Board of Secondary Education, Assam
- Abbreviation: SEBA
- Merged into: Assam State School Education Board
- Successor: Assam State School Education Board
- Formation: 29 January 1962
- Founder: S. C. Rajkhowa
- Dissolved: 13 September 2024; 19 months ago
- Type: State Education Regulatory Board
- Legal status: Available
- Headquarters: Guwahati, Assam, India
- Region served: Assam, India
- Official language: Bodo, Assamese, English, Hindi^{[citation needed]}
- Chairman: R.C. Jain, IAS
- Secretary: Naranarayan Nath, ACS
- Exam Controller: Nayan Jyoti Sarmah
- Parent organisation: Ministry of Education, Government of Assam
- Website: https://sebaonline.org/

= Assam Board of Secondary Education =

Government agency in India

The Board of Secondary Education, Assam commonly known as SEBA, was the state education regulatory board under the jurisdiction of Ministry of Education, Government of Assam for conducting examinations and providing assurance for the quality of education imparted in schools within Assam, India that are affiliated to it. It offers education in Bodo, English (IL), Assamese, Bengali, Hindi, Meitei (Manipuri), Hmar, Nepali, Mizo, Khasi, Garo, Karbi and Urdu languages.

High School Leaving Certificate (HSLC) is the award given through the authority of this board to students who have passed the HSLC examination successfully.

==History==
The Assam Secondary Education Act, 1961 (Assam Act, XXV of 1961) was passed to provide for the establishment of a Board of Secondary Education to regulate, supervise and develop Secondary Education in the State of Assam. The Act came into force with effect from 29 January 1962 with the publication of Government of Assam, Education Department Notification no. 159/61/37 dated 29/1/1962. Thus the Board of Secondary Education, Assam (popularly known as SEBA) came into existence on 14 March 1962. It started functioning with the conduct of 11 year H.S.L.C. Examination of 1962. Under the provisions of the Act the Govt. of Assam constituted the Board with Sri S.C. Rajkhowa, D.P.I., Assam as chairman and Md. N. Islam, Inspector of Schools (Central Assam Circle) as Secretary.

===Accommodation===
The Board was first accommodated in the Conference Room of the office of D.P.I., Assam at Shillong. It was shifted to a rented house at Rehabari (Guwahati). The Board functioned here from 1/6/1962 to 26/2/1963. The Board office was then shifted to old University Campus of Gauhati University, Panbazar (the then New Hostel campus of Cotton College) where it functioned from 27/2/1963 to 15/01/1976. A part of the office functioned at Bhagawati Prasad Baruah Bhawan which housed the chairman, the Education Officers and the Evaluation Unit during 1965–66. The Board office was shifted to the Assam type building constructed on its own premises at Bamunimaidan, Guwahati-21 on 16 January 1976. On this occasion the opening ceremony was held with Sri H.N. Talukdar p(Hon'ble Education Minister of Assam) in the chair and Sri Sarat Chandra Sinha, Hon'ble Chief Minister of Assam as chief-guest. The present site comprising 6 bighas of land was allotted by the Government of Assam to the Board in 1965. The then Education Minister, Sri D.K. Barooah allotted these 6 bighas to the Board on 99 years' lease. The lease was executed by the Board by paying Rs.1 (one) lakh as advance rent for the entire period. The present multi-storeyed building (plinth area 1575 sq. metres) constructed by the side of the Assam type building was completed in 1989. ...

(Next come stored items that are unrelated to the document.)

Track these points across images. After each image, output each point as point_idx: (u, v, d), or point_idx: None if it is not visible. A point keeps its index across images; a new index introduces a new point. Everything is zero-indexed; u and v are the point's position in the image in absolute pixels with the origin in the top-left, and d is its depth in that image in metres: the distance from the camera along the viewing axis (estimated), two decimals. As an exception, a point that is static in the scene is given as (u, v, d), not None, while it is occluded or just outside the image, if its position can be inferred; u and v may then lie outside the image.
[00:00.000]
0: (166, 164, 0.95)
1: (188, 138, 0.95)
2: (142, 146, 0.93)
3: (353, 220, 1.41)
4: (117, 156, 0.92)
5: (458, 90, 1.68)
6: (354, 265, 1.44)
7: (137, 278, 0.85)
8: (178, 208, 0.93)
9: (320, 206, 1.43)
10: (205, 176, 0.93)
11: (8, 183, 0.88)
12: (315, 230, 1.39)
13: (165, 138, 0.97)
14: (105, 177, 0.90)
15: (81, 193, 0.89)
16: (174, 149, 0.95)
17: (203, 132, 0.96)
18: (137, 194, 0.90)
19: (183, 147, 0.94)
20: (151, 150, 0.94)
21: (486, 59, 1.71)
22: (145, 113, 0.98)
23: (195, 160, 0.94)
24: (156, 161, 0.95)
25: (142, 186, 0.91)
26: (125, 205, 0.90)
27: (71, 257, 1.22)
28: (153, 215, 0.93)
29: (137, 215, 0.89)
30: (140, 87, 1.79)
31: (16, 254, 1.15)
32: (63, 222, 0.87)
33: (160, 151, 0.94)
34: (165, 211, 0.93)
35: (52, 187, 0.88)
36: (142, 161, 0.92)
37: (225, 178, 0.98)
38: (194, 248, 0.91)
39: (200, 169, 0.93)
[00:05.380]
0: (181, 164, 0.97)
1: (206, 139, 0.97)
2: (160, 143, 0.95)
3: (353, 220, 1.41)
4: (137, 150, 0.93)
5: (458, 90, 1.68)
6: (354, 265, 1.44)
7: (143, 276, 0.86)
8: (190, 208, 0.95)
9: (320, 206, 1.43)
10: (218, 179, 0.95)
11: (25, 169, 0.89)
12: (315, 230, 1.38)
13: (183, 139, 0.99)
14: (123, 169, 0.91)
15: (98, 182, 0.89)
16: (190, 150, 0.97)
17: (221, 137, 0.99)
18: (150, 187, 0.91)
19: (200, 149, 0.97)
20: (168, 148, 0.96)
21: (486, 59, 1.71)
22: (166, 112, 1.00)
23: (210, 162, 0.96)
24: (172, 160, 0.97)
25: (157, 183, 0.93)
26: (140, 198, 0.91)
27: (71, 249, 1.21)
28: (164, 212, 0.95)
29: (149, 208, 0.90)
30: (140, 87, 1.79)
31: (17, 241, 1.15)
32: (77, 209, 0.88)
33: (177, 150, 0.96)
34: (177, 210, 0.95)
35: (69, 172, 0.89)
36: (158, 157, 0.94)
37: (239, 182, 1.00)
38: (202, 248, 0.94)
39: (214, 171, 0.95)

==Jurisdiction of the Board==
The jurisdiction of SEBA was the territory of the erstwhile State of Assam comprising the many North East states of the country. With the creation of the Provinces/States Meghalaya, Nagaland, Mizoram, and Arunachal Pradesh out of Assam at different times and with the establishment of their separate/own Boards of School Education, the jurisdiction of SEBA got reduced. Presently the territory of the State of Assam is the jurisdiction of the Board.